Revista Opinión

El accidente

Publicado el 30 septiembre 2012 por Miguelmerino

Subió al coche con la displicencia de los automatismos. Cerró la puerta y con la misma inercia se abrochó el cinturón de seguridad, colocó el retrovisor interior y miró los laterales, sacó de la guantera el reproductor de cedé y lo colocó en su sitio, metió las llaves en el contacto, puso en marcha el coche y arrancó lentamente.
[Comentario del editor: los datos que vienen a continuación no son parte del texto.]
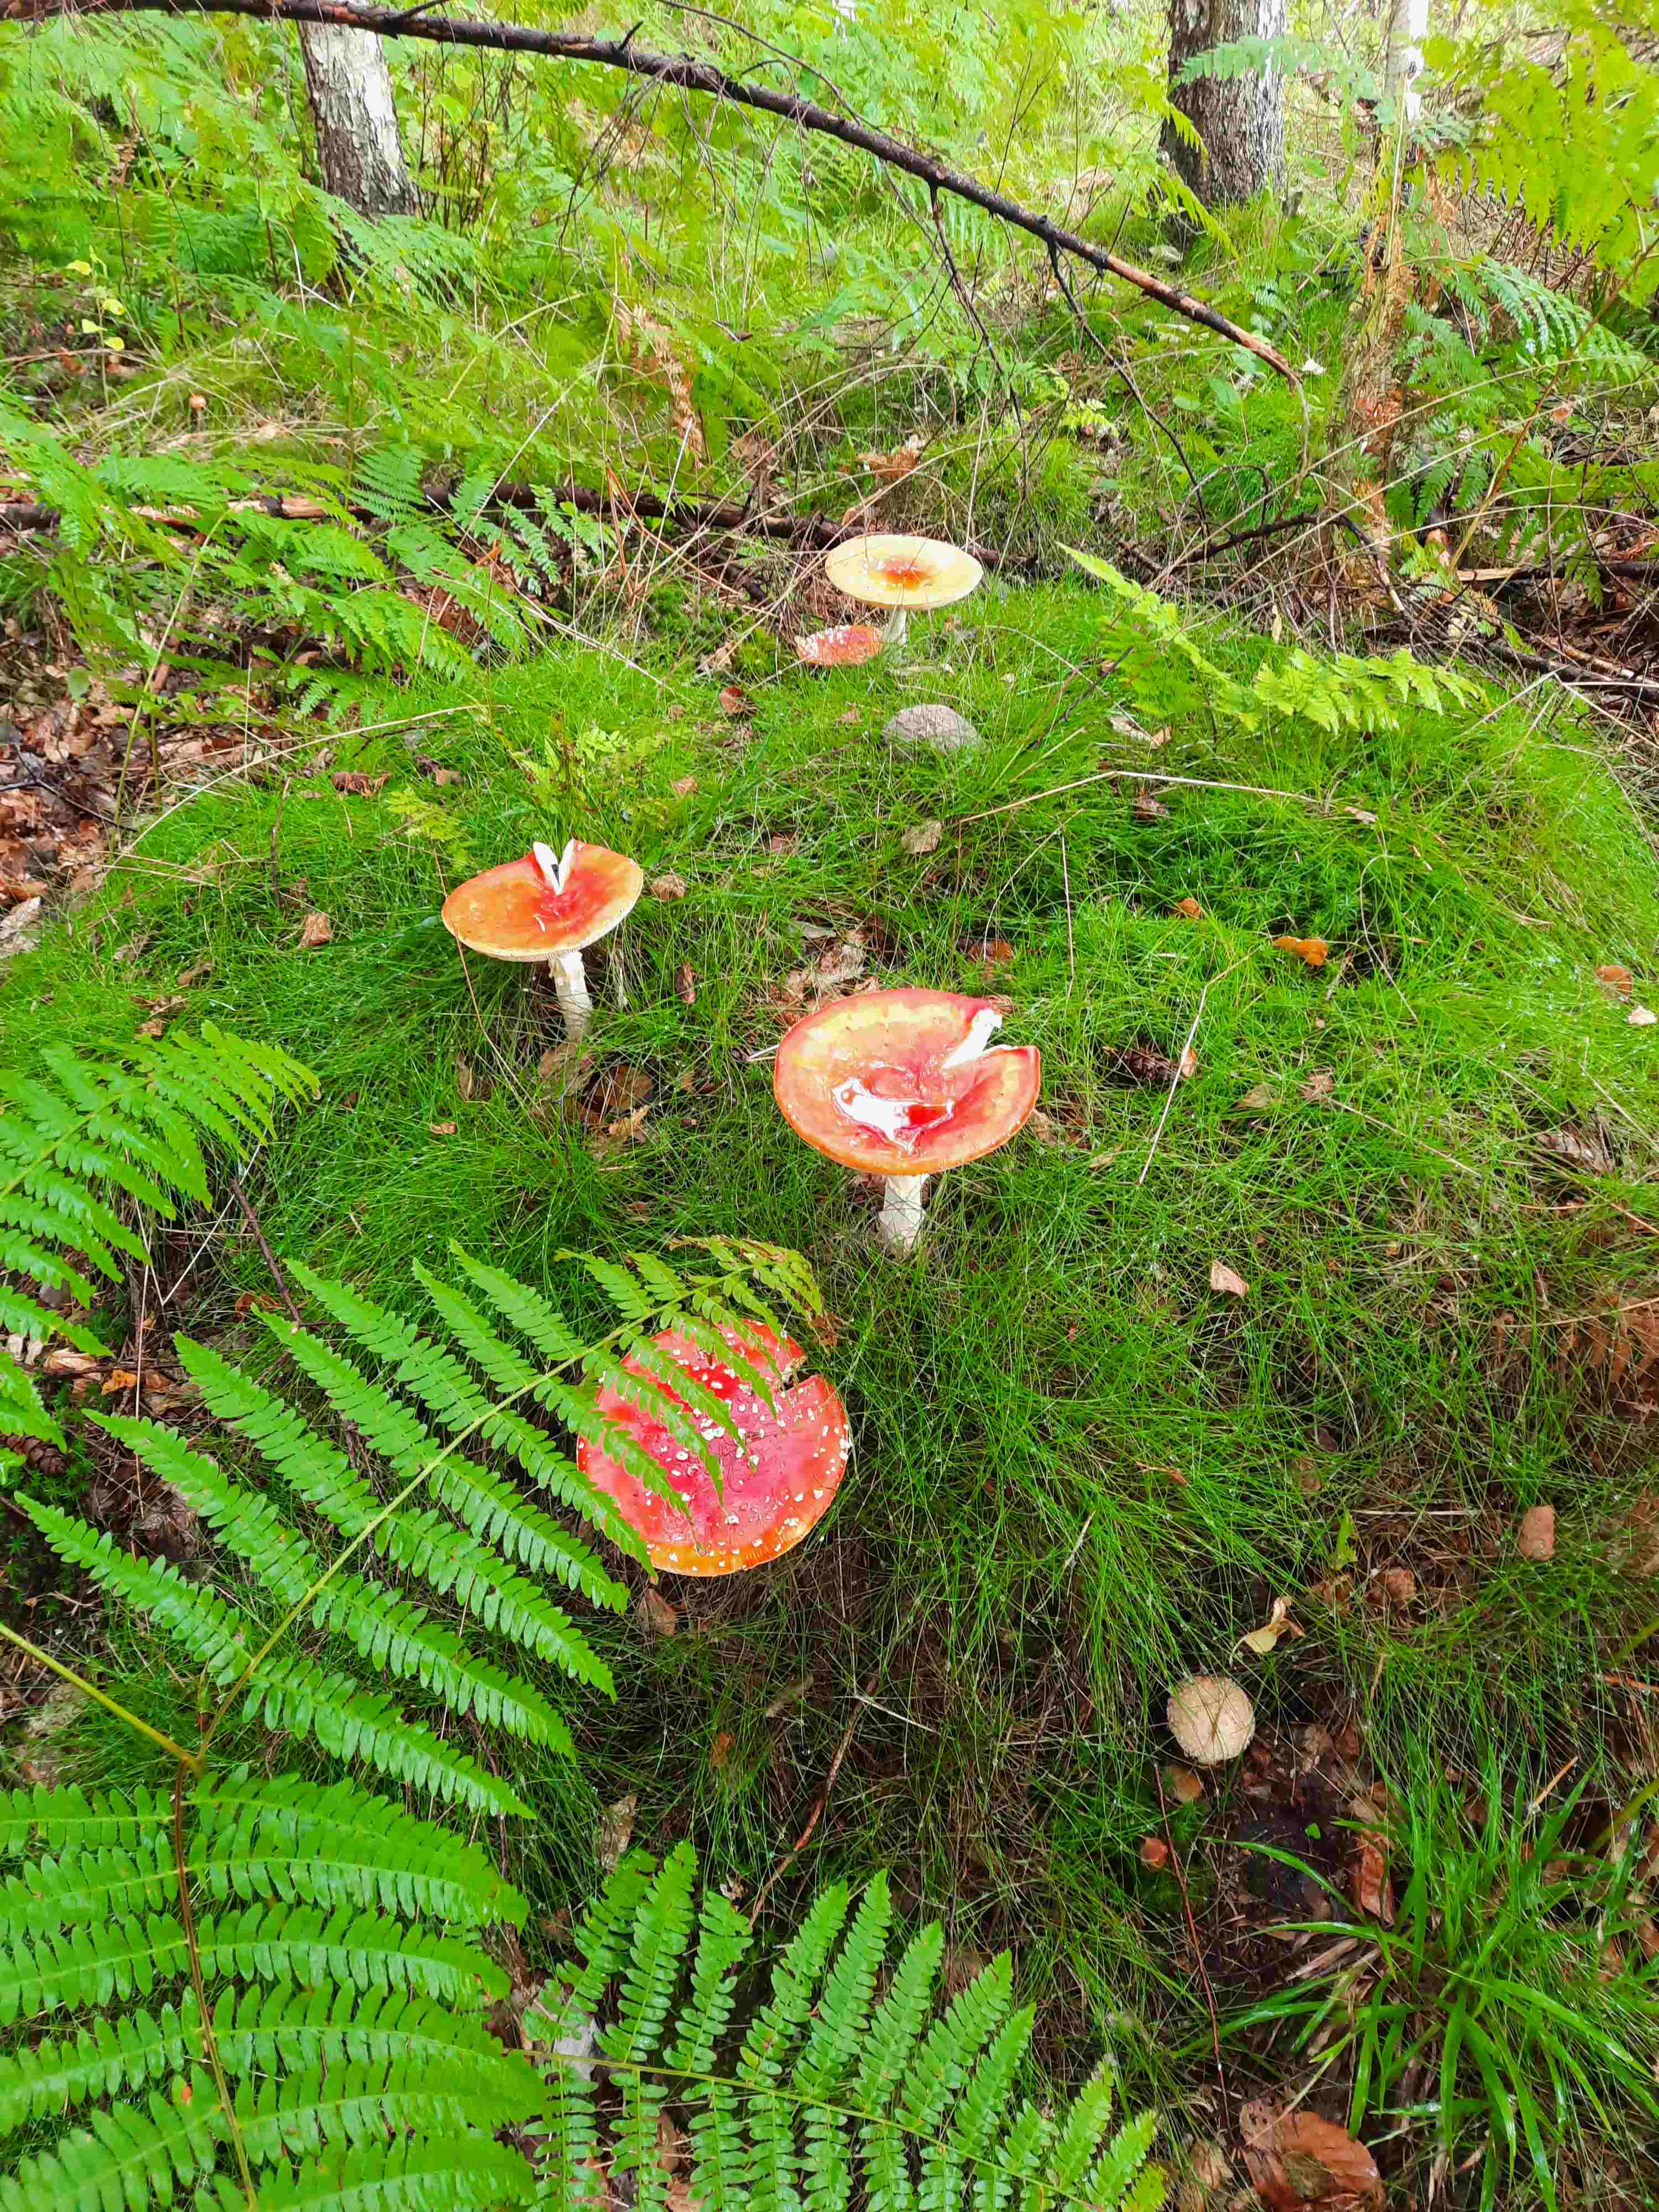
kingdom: Fungi
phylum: Basidiomycota
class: Agaricomycetes
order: Agaricales
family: Amanitaceae
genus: Amanita
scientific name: Amanita muscaria
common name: rød fluesvamp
El recorrido no invitaba a salirse del modo automático. Era el mismo recorrido de todos los días. El mismo recorrido que día tras día, con raras excepciones, transitaba por duplicado. Por la mañana y por la tarde. Con monotonía aceleraba, frenaba en las curvas, cambiaba las marchas. Días había que llegaba a su destino y no era consciente de haber pasado por los sitios que tenía que pasar, de haber parado en el stop de Aleña, de haber rodeado la rotonda de Azuaga y tomado la salida de Archana. Pero hoy decidió hacer algo distinto. Cuando enfiló el descenso de Ateinza, en lugar de recoger el coche en tercera, lo dejó seguir en quinta, sabiendo de antemano que no podía hacer el descenso con el coche suelto. Se acercaba la curva del Aire y debería reducir la marcha. Metió cuarta, tercera y se dio cuenta que ya no sería suficiente. Justo al entrar en la curva, por la izquierda, pisó el freno. El coche se le fue de atrás, golpeó contra el quitamiedos y salió despedido. El maldito peralte estaba al revés, todo el mundo lo sabía. Pensó: – Hasta aquí llegamos. Un pequeño vuelo de unos segundos, un fuerte impacto y a mejor vida. Es imposible sobrevivir a esta caída. Mentalmente se despidió de su mujer, de su hija. Imaginó la que se iba a armar en la redacción cuando se enterasen. ¿Quién escribirá la noticia? Seguro que Pereda. Menudo papelón, él que me odia, va a tener que escribir sobre lo buena persona y mejor escritor que soy. ¡Qué ironía! Y además, seguro que lo hará bien, porque tiene buena pluma el cabrón. A mí no me duelen prendas en reconocerlo. –

De pronto supo que no iba a morir. Sí, lo vio claro. No había llegado aun su hora. No había pasado la película de su vida en breves segundos por su mente, sólo el cabrón del Pereda y su necrológica. Así que se iba a salvar.

Despertó y cuando se disiparon las brumas de su cabeza se levantó, con esa sensación casi esotérica de no saber aun como te has librado de lo que quiera que te hayas librado, porque no recuerdas el sueño. Sólo tienes la inquietante sensación de haber estado en peligro, de haber escapado por los pelos.

Se fue al baño y bostezando y restregándose la cara se asomó al espejo y éste, le devolvió la mirada envuelta en desencanto.